(Selected passage)

Skip to main content

You are here

Advertisement

Emerging Markets: Looking Ahead to 2030 Clone

In a recent article from Yahoo Finance, “Why Emerging Markets Have More Room to Run”, the author shows a simple chart that clearly demonstrates the volatility of the emerging markets compared to the U.S. stock market.

The table demonstrates that, relative to the S&P 500, emerging markets historically have experienced wide swings in return. However, if an investor were to have had the stomach to stick it out between 1998 and 2013, they would have been rewarded with over 500% in additional total return. Annualized returns between 1988 and 2013 for the MSCI EM Index was 11.94% with a total new return of 1,776% compared with the S&P 500 Index during the same time period, which had a 10.50% annualized return and 1,242% total return.

One of the reasons that emerging markets are so volatile has to do with the limited capacity of their capital markets. It does not take much of a change in market sentiment to move the return needle — up or down — in the emerging market countries. As the author of the Yahoo Finance article points out:

  • the entire Brazilian stock market is roughly the size as Google’s market cap;
  • India’s equity market is worth the same as Nestle;
  • Starbucks is worth as much as the entire stock market in Turkey; and 
  • Apple currently carries roughly $165 billion in cash — the equivalent to the size of the stock markets in Egypt, Columbia, Morocco, Chile and Poland combined
These rather dramatic relative differences in market capitalization will change considerably over the next 17 years, says a recent study by Credit Suisse, “The Emerging Markets: The Road to 2030”,  According to this study, “emerging markets have a 39% share of global output (or 51% on a purchasing power parity basis) and yet account for only 22% of global equity market capitalization and a 14% share of both corporate and sovereign bond market value, respective.” The report says this will change and projects that, “by 2030, the emerging market share of global equities will increase to 39%, for corporate bonds to 36% and for sovereign bonds to 27%.” This growth in market capitalization — on an absolute basis and on a relative basis to the developed markets — represents the ongoing maturation of the emerging capital markets, which is introducing new investment vehicles at an increasingly faster pace. 

Emerging market bulls are beginning to pound the drum about developing markets. In a recent article entitled, “Time to Invest in Emerging-Markets Stock Funds? Some Analysts Think It Is. But if You Do, Hold On to Your Hat”, The Wall Street Journal reported that “emerging-markets shares remain cheap compared with those of stocks in the U.S. and other developed markets, and growth forecasts are higher for emerging economies.” Given the lack of return opportunity in the bond markets and the growing view that developed countries equities have “stretched valuations”, it would be of no surprise to see a major rotation into the emerging markets sector.

(End Selected passage)
(Source information)

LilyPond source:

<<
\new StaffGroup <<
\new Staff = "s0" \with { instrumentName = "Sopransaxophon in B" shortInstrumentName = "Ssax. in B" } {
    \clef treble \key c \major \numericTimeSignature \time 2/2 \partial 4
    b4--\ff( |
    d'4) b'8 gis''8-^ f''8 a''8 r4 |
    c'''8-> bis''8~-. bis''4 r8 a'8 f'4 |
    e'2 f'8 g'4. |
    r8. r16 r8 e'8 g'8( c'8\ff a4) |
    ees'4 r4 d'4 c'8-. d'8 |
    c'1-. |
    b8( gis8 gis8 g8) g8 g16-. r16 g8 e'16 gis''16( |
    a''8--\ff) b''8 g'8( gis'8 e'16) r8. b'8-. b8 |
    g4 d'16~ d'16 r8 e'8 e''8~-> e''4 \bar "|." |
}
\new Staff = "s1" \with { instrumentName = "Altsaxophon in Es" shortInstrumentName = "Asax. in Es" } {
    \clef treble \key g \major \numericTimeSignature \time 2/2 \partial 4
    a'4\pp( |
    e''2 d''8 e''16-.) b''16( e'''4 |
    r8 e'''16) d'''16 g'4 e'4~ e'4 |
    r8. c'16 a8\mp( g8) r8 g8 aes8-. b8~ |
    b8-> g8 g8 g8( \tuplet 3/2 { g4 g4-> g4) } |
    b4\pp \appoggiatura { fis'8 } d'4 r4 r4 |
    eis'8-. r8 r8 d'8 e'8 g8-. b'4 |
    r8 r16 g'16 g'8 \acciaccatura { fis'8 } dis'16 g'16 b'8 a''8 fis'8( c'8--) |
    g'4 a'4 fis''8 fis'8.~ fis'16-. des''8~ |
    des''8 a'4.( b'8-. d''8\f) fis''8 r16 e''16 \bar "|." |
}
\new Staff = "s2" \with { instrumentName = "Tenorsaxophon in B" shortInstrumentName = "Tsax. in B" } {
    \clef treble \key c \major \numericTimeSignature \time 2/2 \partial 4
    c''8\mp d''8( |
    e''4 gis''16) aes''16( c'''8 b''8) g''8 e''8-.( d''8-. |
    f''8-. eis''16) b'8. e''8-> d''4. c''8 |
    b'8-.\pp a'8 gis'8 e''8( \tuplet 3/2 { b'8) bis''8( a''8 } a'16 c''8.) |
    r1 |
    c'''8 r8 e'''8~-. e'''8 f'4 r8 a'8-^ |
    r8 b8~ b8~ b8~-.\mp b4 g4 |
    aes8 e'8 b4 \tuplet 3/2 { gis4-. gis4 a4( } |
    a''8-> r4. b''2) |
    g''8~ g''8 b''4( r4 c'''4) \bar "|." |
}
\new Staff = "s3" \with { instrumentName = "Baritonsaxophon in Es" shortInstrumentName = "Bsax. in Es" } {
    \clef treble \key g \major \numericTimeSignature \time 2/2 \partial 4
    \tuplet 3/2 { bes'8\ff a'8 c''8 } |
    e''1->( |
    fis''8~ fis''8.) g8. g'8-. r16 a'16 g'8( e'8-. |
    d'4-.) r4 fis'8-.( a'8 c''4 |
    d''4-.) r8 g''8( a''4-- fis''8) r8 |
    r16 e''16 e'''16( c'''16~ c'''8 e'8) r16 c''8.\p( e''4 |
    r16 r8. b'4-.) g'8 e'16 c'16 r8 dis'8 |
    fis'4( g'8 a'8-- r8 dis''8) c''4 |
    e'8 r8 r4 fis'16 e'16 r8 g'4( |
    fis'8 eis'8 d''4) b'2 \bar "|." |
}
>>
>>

(End Source information)

--- Problem details ---
Resume the article on emerging markets and their outlook to 2030, continuing from the point where it ends.

--- Answer area ---
Since February of this year, emerging markets have already outperformed the S&P 500 (15.7% vs. 9.4% as of July 30) — in spite of a rash of geopolitical events (Ukraine, Gaza, Syria and Iraq) as well as the uncertainties surrounding China’s market. If a positive sentiment should take hold and cause a significant sector rotation, one might conclude that developing markets could go through the roof — driven by nothing else other than demand. The developed markets have already experienced significant “margin expansion” (price increases not driven by an increase in earnings) in their respective equity markets. Consider the fact that the frontier markets (the 24 pre-emerging countries in the MSCI Frontier Market Index) have already experienced a 28% return during the last 12 months and have outperformed both the S&P 500 and the emerging markets with an YTD return of 18%. Finally, recent high equity returns in the developed markets have created an appetite for risky assets as investors seek to keep the momentum going.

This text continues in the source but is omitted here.